Individual acknowledgments: The enemy must be beaten only by attack. Chances are different today than during the offensive of 1918. Numerically we can use more than 100 divisions. With respect to men, reserves can be supplied. The material situation is good. Moreover that which is not ready today must be ready tomorrow. The whole thing means the end of the World War, not just of a single action. It concerns not just a single question but the existence or non-existence of the nation.
I ask you to pass on the spirit of determination to the lower echelons.
1. The decision is irrevocable.
2. The only prospect for success, if the whole armed forces are determined.
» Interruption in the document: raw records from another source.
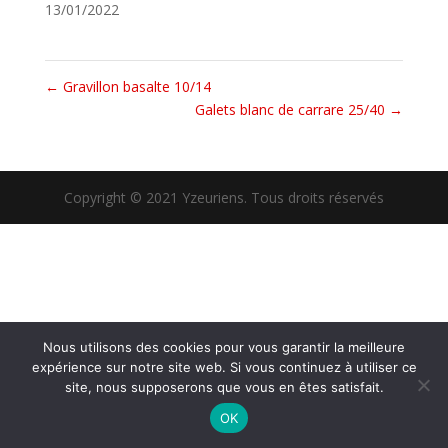
13/01/2022
←
Gravillon basalte 10/14
Galets blanc de carrare 25/40
→
Copyright © 2021 Yzeuriens. Tous droits réservés
Nous utilisons des cookies pour vous garantir la meilleure
expérience sur notre site web. Si vous continuez à utiliser ce
site, nous supposerons que vous en êtes satisfait.
OK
The spirit of the great men of our history must hearten us all. Fate demands from us no more than from the great men of German history. As long as I live I shall think only of the victory of my people. I shall shrink from nothing and shall destroy everyone who is opposed to me. I have decided to live my life so that I can stand unshamed if I have to die. I want to destroy the enemy. Behind me stands the German people, whose morale can only grow worse. Only he who struggles with destiny can have a good intuition. In the last years I have experienced many examples of intuition. Even in the present development I see the prophecy.
If we come through this struggle victoriously -- and we shall come through victoriously -- our time will enter into the history of our people. I shall stand or fall in this struggle. I shall never survive the defeat of my people. No capitulation to the outside forces, no revolution from the interior forces.